THE number of Americans who bought previously occupied homes rose last month, but US sales were driven by an increase in foreclosures, a gloomy sign that home prices could fall further next year and slow a housing recovery.

The US National Association of Realtors yesterday said home sales rose 7.7 percent last month to a seasonally adjusted annual rate of 5.03 million homes - below the 6 million economists say is consistent with a healthy housing market.

Last month's pace was slightly ahead of the 4.91 million sold in 2010, the worst sales level in 13 years.

Homes at risk of foreclosure made up 31 percent of sales, up from 29 percent in July. Many are being bought by investors.

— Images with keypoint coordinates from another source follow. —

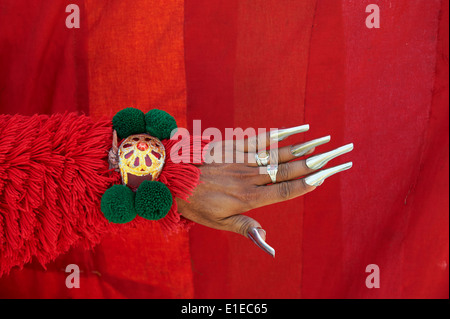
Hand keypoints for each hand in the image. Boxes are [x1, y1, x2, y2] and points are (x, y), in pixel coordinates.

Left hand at [177, 127, 352, 256]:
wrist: (172, 177)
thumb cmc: (196, 204)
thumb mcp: (218, 223)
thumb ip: (246, 228)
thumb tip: (268, 242)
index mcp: (250, 198)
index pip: (286, 191)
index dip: (307, 184)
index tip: (327, 176)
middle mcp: (252, 176)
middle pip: (290, 170)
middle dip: (317, 163)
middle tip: (340, 155)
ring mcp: (245, 159)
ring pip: (281, 152)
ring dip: (306, 147)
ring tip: (328, 142)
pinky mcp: (236, 145)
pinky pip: (263, 138)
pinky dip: (284, 134)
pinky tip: (300, 130)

Activity among first-time buyers, who are critical to reviving the market, was unmoved. They made up only 32 percent of sales, matching the July level. They normally make up 50 percent of home sales in healthy markets.

Many people are reluctant to buy a home more than two years after the recession officially ended. Some cannot qualify for loans or meet higher downpayment requirements. Even those with good credit and stable jobs are holding off because they fear prices will keep falling. Sales are also being hurt by a steep decline in first-time buyers.

Since the housing boom ended in 2006, sales have fallen in four of the past five years. Declining home prices and record-low mortgage rates have failed to boost sales.

Most economists say home prices will keep falling, by at least 5 percent, through the rest of the year. Many forecasts do not anticipate a rebound in prices until at least 2013.